Count the lines in the records below that contain the word "Global", and reply with only that number.
Provided data below:
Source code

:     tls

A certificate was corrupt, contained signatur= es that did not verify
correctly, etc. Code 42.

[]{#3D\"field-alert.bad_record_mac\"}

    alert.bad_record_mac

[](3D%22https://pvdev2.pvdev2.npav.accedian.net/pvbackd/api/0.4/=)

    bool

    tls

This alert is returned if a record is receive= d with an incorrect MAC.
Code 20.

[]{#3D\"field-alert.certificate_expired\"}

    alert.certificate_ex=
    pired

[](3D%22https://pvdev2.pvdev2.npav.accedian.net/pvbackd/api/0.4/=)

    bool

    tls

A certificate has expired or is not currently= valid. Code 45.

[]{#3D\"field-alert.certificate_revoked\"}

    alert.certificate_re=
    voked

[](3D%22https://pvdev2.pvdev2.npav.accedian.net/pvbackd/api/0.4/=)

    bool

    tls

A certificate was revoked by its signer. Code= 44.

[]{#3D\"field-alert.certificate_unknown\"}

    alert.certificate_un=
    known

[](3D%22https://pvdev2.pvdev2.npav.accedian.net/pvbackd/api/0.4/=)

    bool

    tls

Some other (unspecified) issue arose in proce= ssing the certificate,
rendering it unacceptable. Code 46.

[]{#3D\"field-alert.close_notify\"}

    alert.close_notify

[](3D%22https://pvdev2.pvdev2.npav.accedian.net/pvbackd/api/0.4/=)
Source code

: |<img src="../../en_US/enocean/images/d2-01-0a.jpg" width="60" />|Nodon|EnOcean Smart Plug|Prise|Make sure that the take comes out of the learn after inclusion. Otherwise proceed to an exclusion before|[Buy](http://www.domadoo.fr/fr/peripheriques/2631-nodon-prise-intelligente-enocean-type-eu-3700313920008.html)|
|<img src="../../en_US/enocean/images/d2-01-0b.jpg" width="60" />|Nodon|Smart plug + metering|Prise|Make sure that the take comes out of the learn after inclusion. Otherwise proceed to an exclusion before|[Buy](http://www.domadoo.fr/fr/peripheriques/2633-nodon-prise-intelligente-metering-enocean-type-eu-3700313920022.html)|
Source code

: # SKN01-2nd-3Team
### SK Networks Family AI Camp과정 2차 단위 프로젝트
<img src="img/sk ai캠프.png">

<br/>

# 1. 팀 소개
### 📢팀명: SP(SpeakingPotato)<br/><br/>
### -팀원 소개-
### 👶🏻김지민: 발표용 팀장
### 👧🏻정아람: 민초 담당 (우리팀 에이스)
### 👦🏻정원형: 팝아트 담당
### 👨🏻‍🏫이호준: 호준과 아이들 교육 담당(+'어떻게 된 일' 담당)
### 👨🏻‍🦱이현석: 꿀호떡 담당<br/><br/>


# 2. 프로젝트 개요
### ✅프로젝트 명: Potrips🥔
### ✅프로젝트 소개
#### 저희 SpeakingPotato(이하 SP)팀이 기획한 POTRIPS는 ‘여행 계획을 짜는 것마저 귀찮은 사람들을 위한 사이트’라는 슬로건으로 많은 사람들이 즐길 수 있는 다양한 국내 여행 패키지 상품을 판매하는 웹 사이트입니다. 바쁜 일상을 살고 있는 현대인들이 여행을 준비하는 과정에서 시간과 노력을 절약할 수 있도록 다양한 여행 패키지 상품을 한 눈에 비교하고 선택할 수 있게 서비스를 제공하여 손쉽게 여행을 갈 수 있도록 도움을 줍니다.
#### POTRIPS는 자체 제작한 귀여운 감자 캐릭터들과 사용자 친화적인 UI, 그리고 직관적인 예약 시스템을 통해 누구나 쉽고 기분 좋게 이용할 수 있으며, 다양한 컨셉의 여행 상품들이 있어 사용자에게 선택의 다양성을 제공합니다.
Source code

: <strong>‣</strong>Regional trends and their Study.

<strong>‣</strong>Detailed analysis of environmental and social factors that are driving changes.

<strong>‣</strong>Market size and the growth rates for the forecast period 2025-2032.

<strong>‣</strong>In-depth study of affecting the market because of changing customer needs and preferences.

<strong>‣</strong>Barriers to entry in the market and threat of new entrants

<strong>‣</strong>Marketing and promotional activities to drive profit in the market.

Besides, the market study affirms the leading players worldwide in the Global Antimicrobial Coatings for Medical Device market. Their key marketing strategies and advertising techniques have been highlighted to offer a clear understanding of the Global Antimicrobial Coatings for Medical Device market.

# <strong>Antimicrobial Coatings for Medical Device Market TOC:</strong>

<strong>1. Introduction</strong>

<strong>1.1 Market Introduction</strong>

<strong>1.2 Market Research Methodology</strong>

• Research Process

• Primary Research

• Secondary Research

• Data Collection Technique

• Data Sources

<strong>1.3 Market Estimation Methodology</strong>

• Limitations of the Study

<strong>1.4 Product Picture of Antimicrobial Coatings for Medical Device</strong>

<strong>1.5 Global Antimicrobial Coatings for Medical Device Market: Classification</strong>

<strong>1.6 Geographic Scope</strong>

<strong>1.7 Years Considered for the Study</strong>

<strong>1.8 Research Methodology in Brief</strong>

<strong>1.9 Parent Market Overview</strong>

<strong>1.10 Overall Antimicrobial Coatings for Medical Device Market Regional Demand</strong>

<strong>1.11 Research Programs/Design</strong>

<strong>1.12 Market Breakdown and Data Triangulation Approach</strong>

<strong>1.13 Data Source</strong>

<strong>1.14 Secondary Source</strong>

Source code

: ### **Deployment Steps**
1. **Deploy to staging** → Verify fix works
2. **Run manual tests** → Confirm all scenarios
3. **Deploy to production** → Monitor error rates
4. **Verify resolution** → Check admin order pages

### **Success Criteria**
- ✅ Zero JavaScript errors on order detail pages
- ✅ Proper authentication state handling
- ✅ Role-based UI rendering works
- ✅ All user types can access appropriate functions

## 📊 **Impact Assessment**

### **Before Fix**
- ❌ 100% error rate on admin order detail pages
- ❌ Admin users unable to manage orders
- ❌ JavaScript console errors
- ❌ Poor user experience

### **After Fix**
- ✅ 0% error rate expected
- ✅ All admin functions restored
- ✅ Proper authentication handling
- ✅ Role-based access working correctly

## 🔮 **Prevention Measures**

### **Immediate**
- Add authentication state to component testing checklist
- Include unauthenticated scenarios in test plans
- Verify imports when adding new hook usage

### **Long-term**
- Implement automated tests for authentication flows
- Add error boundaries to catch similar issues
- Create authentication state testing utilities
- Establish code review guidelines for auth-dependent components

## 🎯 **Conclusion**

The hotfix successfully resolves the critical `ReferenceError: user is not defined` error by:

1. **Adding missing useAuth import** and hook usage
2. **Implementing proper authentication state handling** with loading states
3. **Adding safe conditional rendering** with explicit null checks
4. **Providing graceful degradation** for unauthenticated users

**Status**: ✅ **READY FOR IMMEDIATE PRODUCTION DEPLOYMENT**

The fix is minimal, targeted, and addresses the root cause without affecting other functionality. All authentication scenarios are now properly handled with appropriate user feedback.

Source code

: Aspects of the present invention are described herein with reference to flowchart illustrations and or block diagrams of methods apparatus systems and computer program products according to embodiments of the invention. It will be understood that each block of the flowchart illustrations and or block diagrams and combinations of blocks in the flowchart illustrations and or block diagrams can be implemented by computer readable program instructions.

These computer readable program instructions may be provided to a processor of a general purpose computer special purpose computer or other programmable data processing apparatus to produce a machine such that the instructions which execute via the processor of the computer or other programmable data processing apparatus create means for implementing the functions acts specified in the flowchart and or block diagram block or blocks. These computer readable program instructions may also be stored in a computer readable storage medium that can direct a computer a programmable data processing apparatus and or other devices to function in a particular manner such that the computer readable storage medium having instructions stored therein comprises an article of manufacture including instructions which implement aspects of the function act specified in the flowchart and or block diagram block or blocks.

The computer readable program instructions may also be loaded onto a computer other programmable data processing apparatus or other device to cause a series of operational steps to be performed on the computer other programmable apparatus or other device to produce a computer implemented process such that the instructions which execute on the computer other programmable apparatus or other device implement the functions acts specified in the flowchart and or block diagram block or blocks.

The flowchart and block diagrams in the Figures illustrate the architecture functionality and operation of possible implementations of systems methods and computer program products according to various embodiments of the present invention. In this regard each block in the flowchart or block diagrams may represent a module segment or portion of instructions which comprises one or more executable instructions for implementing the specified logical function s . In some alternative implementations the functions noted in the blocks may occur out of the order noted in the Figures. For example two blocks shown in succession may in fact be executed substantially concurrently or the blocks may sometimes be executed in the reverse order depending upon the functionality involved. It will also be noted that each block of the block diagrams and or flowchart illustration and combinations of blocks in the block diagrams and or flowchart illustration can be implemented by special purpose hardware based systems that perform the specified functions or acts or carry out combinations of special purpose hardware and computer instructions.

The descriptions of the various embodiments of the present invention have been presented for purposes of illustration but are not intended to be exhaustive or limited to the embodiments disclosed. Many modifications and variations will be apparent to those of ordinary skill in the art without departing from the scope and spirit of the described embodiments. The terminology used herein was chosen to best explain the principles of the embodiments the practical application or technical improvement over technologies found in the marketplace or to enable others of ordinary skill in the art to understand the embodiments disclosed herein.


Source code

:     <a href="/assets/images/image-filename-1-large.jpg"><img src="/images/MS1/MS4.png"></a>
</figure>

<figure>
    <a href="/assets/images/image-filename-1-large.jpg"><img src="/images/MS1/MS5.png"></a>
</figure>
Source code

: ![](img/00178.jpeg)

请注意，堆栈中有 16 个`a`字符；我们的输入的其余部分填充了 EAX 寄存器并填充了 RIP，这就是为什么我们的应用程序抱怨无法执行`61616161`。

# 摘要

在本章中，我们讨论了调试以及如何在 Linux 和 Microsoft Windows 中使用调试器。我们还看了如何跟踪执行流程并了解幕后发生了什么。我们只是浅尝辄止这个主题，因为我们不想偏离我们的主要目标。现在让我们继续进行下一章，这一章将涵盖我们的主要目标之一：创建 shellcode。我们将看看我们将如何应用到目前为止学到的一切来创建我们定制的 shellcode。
End of Provided data.
**Written solution**.
2